Dealing with Distraction

(C) Julie Boyd 2012


Many young people find it difficult to manage the myriad distractions which can take the focus away from their work. Managing multiple forms of technology; needing to respond to friends immediately they text or call, can lead to procrastination when it comes to getting schoolwork done, and getting enough sleep. Studies in the fields of sleep deprivation and neuroplasticity suggest that we need to learn to treat our brains well in order to be both productive, and well rested.  Some strategies which may be worth considering include:

1. After school, change your routine at home. Instead of going straight to social media or relaxing immediately, which will make it hard to get back into work mode later, go for a run, take your dog for a walk, have something to eat, then tell yourself (and your family) you are going to work.

2. Act as if you are at (employed) work. Find the best place for you to be productive. It may be the dining table at home, the school library or local library or a friend or relative’s home. Wherever you choose, make the space as technology free as possible and be clear to your friends and family that you need the space between certain hours e.g telling them  ‘Please call me after 5pm’ is perfectly acceptable.

3. Turn Technology Off. Many students will keep social media pages (eg facebook and twitter) open on their desktops while they are completing other work. Closing these sites down may help avoid the temptation to keep checking every few minutes. Stick a note onto your computer to say ‘Do Not Open until work is finished’. Training yourself to see social media interactions as ‘treats’ to be enjoyed after you have finished your work is far more productive that having them constantly open.

4. Manage Mobile Phones.  If it is possible to do so, switch your phone off while you are studying. If this is not possible, and you don’t want to be seen as rude to your friends, put a message into your drafts which says something like ‘I’m working.

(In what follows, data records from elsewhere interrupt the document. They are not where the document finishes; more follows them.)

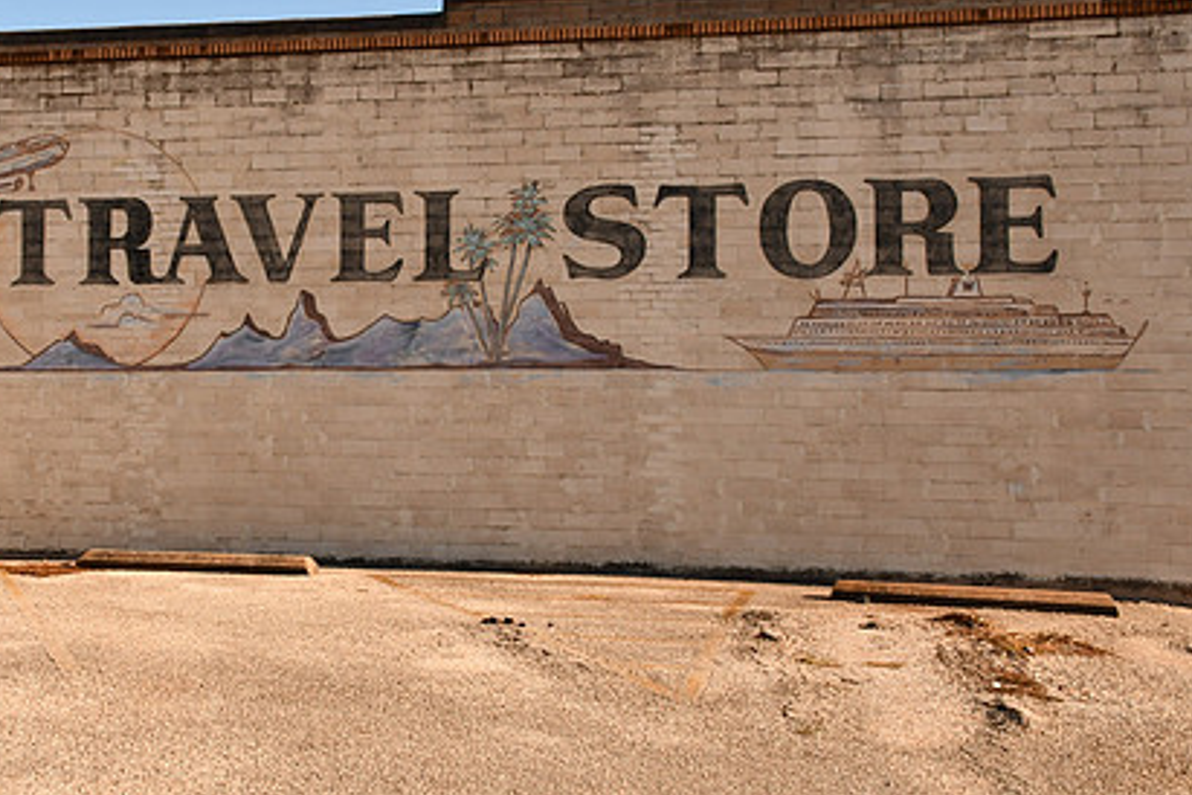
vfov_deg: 24.5
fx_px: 1821
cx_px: 450
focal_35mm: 55
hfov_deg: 36.0
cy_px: 274
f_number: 22
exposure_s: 1/160
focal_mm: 26
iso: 400
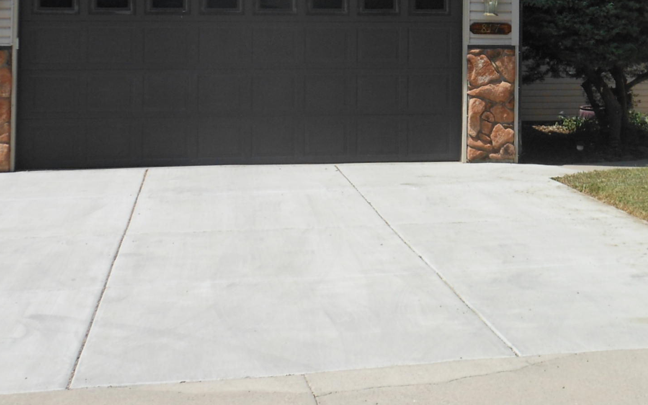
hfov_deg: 24.1
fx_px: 1483
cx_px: 562
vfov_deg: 15.1
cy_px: -64
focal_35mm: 84
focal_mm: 6.8
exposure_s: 1/800
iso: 80
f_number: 3.6
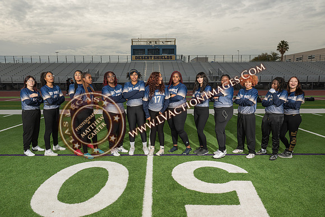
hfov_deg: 70.3
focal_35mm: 26
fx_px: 230
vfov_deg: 50.4
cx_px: 152
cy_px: 115
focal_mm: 24
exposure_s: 1/200
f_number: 8
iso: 160
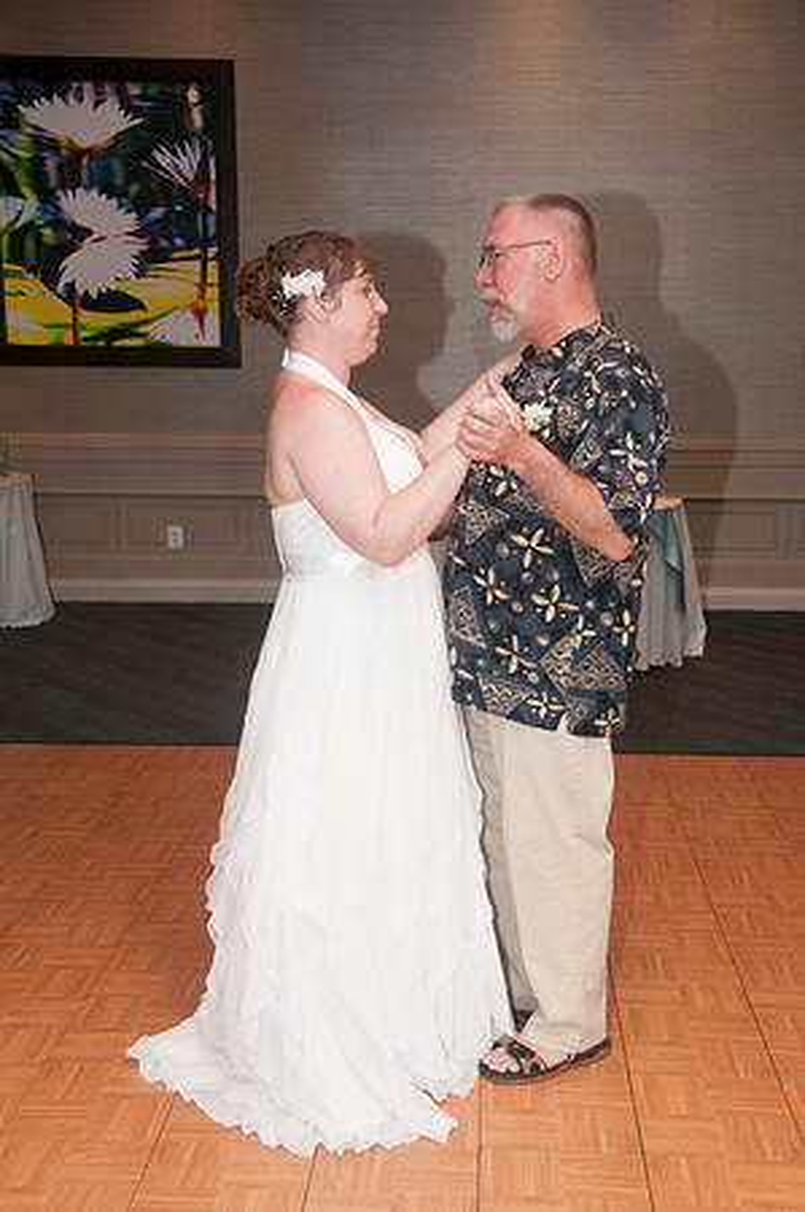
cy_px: 606
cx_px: 402
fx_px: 1462
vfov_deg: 45.0
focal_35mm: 44
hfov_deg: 30.8
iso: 400
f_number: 5.6
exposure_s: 1/60
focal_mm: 29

I’ll get back to you after 5pm’, click send when necessary, then get back to your work.

5. Make a list of what you need to do. Break the listed tasks down into bite-sized pieces so that you have more to tick off.

6. Set yourself a time limit in which to complete your work and tell yourself you will get your work done in that time frame. Start with one and a half hours so you have a finite goal. Take a five minute break every half hour to have a stretch and a drink (stay away from social media). Don’t start a conversation with anyone, go straight back to work.

7. At the end of your designated time, check what you have achieved. Tick as much as you can off your list. Make a plan to either go back to your work for another half hour to complete unfinished work, or begin your task list for tomorrow.

8. Try to find relaxing activities that do not involve brain stimulation e.g do not use games or social media for at least an hour before bedtime. Your brain needs to rest as well as your body for you to have a good sleep. Turn all your technology completely off before you go to bed, don’t just put it on hibernate or sleep.